__WORK REQUEST__
Copy the forum thread below about choosing a new sound card, word for word and in full.

__PASSAGE FOR REVIEW__
/---

# Advice on buying a new sound card



## fullinfusion (Nov 20, 2012)

I'm looking into getting a new sound card to replace my asus Xonar DX 7.1

Basically I know nothing about buying a great sound card but I do know one thing, I want one with a built in amp... I want the music hammering into my Sennheiser's.

Any advice on a card with a built in amp?

I've been looking into one so far but not sure if it has what Im asking.

Here's the Link


----------



## TRWOV (Nov 20, 2012)

What about a DGX 5.1. It has a built in amp.
http://www.asus.com/Multimedia/Audio_Cards/Xonar_DGX/


----------



## fullinfusion (Nov 20, 2012)

I like the price and I can get it locally.

I'd like some more suggestions before i make up my mind


----------



## KingPing (Nov 20, 2012)

Do you want something similar to the DX or something better?



If you want it to listen music don't buy the Recon 3D, sound quality is barely better than on board, it's a gaming sound card nothing else.


----------



## fullinfusion (Nov 20, 2012)

KingPing said:


> Do you want something similar to the DX or something better?


My DX sounds good but it just dont have the ball's to crank out the music. Id like something better.


----------



## KingPing (Nov 20, 2012)

With headphone amp:

Asus XONAR DG (PCI)
Asus XONAR DGX

Not sure because i don't own them but my guess is that this 2 will deliver more power to the headphone but with slightly less quality.

High end with headphone amp:

Asus XONAR Essence ST
Asus XONAR Essence STX
Creative Titanium HD

Or you could buy an external headphone amp and keep the DX.


----------



## fullinfusion (Nov 20, 2012)

KingPing said:


> With headphone amp:
> 
> Asus XONAR DG (PCI)
> Asus XONAR DGX
> ...


The Asus XONAR Essence ST has some great reviews and $138 dollars and a 2hr drive to pick it up


----------



## fullinfusion (Nov 20, 2012)

Asus XONAR Essence ST OR the Creative Titanium HD?

\---

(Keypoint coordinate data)
/---

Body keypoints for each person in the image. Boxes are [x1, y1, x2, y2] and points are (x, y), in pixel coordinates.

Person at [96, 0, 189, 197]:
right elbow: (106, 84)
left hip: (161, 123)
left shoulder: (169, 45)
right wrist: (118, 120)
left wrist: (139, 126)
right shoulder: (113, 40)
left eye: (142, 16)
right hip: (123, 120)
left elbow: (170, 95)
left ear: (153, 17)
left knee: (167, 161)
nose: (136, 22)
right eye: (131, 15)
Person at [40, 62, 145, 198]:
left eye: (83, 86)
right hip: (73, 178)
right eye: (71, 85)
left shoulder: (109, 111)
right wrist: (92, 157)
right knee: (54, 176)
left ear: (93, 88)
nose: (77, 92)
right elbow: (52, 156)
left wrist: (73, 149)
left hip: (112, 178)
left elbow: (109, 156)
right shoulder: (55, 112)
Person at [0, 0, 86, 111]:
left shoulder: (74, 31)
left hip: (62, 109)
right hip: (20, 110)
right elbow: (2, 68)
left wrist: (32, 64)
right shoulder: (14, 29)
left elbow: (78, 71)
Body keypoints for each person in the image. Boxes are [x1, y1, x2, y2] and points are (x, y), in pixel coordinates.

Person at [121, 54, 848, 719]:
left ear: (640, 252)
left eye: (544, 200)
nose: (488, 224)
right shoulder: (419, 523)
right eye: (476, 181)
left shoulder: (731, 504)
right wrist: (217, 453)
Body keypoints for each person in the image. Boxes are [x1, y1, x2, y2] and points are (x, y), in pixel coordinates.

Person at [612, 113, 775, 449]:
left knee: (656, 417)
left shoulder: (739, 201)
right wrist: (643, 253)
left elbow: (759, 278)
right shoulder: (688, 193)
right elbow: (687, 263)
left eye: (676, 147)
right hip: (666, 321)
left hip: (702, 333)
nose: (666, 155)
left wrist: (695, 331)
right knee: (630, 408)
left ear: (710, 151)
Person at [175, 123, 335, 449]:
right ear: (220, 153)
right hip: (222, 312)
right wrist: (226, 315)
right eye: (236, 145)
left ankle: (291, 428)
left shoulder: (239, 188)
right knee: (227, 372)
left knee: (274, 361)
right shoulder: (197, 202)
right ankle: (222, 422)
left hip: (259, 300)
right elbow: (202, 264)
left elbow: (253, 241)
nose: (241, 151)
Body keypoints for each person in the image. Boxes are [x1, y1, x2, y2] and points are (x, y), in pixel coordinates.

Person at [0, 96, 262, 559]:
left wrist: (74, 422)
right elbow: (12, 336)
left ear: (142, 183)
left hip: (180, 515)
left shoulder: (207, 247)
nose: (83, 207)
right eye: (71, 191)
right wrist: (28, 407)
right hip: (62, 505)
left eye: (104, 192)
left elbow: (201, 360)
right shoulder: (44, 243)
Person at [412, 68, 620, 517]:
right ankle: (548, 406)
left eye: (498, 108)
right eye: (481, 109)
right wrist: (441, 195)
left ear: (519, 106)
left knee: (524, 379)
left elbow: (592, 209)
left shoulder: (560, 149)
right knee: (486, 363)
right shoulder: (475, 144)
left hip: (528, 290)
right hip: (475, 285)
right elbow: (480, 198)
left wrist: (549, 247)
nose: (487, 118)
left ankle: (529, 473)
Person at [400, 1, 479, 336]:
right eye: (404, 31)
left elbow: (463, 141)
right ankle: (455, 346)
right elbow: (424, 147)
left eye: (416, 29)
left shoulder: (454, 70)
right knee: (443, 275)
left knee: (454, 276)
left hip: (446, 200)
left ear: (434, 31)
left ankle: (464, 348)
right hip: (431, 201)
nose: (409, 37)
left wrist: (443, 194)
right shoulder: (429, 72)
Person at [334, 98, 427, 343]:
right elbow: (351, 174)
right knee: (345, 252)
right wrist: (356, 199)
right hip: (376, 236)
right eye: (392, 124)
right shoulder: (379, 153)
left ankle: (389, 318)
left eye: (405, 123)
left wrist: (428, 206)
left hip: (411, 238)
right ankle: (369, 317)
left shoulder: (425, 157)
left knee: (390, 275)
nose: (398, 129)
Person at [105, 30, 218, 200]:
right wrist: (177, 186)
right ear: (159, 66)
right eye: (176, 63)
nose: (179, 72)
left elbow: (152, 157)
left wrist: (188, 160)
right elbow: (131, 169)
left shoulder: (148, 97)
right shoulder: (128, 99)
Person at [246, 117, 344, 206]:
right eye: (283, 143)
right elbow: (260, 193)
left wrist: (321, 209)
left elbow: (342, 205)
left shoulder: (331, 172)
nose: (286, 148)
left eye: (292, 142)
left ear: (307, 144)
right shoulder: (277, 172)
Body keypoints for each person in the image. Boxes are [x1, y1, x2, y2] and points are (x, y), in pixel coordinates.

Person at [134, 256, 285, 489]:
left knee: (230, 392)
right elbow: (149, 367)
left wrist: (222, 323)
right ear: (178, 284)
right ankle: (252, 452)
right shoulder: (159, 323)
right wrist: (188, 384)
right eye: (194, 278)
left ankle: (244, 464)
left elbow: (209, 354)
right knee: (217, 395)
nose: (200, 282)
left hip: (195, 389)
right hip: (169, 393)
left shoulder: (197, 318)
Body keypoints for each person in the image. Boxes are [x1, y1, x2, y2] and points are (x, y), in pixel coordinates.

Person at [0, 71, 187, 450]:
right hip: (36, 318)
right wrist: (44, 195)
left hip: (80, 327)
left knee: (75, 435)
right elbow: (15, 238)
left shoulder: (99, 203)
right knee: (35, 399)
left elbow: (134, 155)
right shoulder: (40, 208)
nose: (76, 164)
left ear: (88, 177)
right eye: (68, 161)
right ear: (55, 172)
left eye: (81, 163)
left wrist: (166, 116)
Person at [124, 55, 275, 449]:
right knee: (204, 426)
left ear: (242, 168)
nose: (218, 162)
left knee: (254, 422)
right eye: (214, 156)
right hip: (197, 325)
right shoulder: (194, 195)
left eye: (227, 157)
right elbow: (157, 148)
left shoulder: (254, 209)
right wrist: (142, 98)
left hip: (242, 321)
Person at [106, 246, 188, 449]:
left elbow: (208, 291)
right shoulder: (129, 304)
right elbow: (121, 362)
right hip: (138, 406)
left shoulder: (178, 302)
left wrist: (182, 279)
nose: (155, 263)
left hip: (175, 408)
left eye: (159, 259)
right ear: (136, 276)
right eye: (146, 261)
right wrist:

\---

__SOLUTION TO THE PROBLEM__
# Advice on buying a new sound card



## fullinfusion (Nov 20, 2012)

I'm looking into getting a new sound card to replace my asus Xonar DX 7.1

Basically I know nothing about buying a great sound card but I do know one thing, I want one with a built in amp... I want the music hammering into my Sennheiser's.

Any advice on a card with a built in amp?

I've been looking into one so far but not sure if it has what Im asking.

Here's the Link


----------



## TRWOV (Nov 20, 2012)

What about a DGX 5.1. It has a built in amp.
http://www.asus.com/Multimedia/Audio_Cards/Xonar_DGX/


----------



## fullinfusion (Nov 20, 2012)

I like the price and I can get it locally.

I'd like some more suggestions before i make up my mind


----------



## KingPing (Nov 20, 2012)

Do you want something similar to the DX or something better?



If you want it to listen music don't buy the Recon 3D, sound quality is barely better than on board, it's a gaming sound card nothing else.


----------



## fullinfusion (Nov 20, 2012)

KingPing said:


> Do you want something similar to the DX or something better?


My DX sounds good but it just dont have the ball's to crank out the music. Id like something better.


----------



## KingPing (Nov 20, 2012)

With headphone amp:

Asus XONAR DG (PCI)
Asus XONAR DGX

Not sure because i don't own them but my guess is that this 2 will deliver more power to the headphone but with slightly less quality.

High end with headphone amp:

Asus XONAR Essence ST
Asus XONAR Essence STX
Creative Titanium HD

Or you could buy an external headphone amp and keep the DX.


----------



## fullinfusion (Nov 20, 2012)

KingPing said:


> With headphone amp:
> 
> Asus XONAR DG (PCI)
> Asus XONAR DGX
> ...


The Asus XONAR Essence ST has some great reviews and $138 dollars and a 2hr drive to pick it up


----------



## fullinfusion (Nov 20, 2012)

Asus XONAR Essence ST OR the Creative Titanium HD?